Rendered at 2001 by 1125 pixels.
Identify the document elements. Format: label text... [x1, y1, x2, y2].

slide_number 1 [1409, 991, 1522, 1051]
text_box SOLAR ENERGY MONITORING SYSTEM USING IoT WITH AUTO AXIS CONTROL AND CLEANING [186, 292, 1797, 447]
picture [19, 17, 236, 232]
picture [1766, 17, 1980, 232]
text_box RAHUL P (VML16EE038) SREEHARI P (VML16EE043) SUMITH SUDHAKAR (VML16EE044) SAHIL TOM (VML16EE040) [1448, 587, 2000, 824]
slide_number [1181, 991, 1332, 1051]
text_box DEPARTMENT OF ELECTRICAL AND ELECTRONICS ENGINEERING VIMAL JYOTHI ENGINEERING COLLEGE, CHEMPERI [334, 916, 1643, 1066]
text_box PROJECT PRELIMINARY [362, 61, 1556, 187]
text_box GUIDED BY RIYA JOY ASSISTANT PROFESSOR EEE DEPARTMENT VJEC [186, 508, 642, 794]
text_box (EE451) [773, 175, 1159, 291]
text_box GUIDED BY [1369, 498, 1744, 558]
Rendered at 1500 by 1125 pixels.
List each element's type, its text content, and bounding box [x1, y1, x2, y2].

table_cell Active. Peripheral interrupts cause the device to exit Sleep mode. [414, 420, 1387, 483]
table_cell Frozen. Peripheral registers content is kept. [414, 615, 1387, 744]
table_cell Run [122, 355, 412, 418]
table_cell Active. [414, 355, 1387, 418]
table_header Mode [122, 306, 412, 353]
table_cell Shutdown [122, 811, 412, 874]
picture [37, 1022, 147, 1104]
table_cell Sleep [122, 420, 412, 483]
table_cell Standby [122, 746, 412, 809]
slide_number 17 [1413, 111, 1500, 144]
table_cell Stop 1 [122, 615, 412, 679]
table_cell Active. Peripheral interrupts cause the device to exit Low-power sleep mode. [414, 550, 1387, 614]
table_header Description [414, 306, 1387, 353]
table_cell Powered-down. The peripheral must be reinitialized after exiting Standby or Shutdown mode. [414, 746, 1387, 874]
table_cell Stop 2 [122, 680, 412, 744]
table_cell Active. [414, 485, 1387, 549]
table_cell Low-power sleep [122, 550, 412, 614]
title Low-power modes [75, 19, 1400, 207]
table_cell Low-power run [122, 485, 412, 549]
-------
(THE TASK) If the word "content" appears in a line above, copy that line.

(RESULT)
List each element's type, its text content, and bounding box [x1, y1, x2, y2].
table_cell Frozen. Peripheral registers content is kept. [414, 615, 1387, 744]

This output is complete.